Saved entries
------------------------------------------------

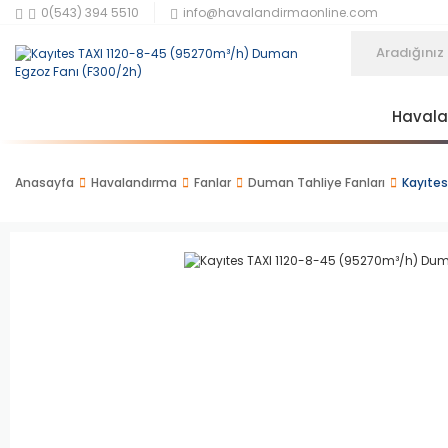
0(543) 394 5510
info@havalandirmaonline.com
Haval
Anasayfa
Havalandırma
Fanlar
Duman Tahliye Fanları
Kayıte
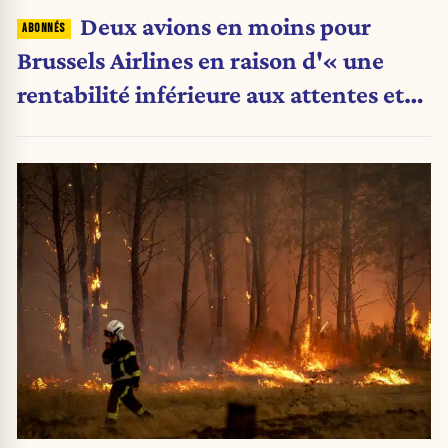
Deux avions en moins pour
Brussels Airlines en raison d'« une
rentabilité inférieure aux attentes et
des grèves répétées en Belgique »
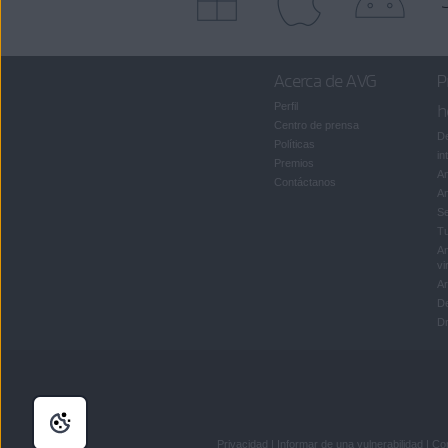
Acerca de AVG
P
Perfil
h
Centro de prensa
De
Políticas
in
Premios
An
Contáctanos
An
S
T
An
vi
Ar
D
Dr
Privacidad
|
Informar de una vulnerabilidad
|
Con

------------------------------------------------

- **Work item**:
Without copying any images, transcribe the records exactly as they stand.

- **Your solution**:
0(543) 394 5510
info@havalandirmaonline.com
Haval
Anasayfa
Havalandırma
Fanlar
Duman Tahliye Fanları
Kayıte
Deux avions en moins pour
Brussels Airlines en raison d'« une
rentabilité inférieure aux attentes et
des grèves répétées en Belgique »
Acerca de AVG
P
Perfil
h
Centro de prensa
De
Políticas
in
Premios
An
Contáctanos
An
S
T
An
vi
Ar
D
Dr
Privacidad
|
Informar de una vulnerabilidad
|
Con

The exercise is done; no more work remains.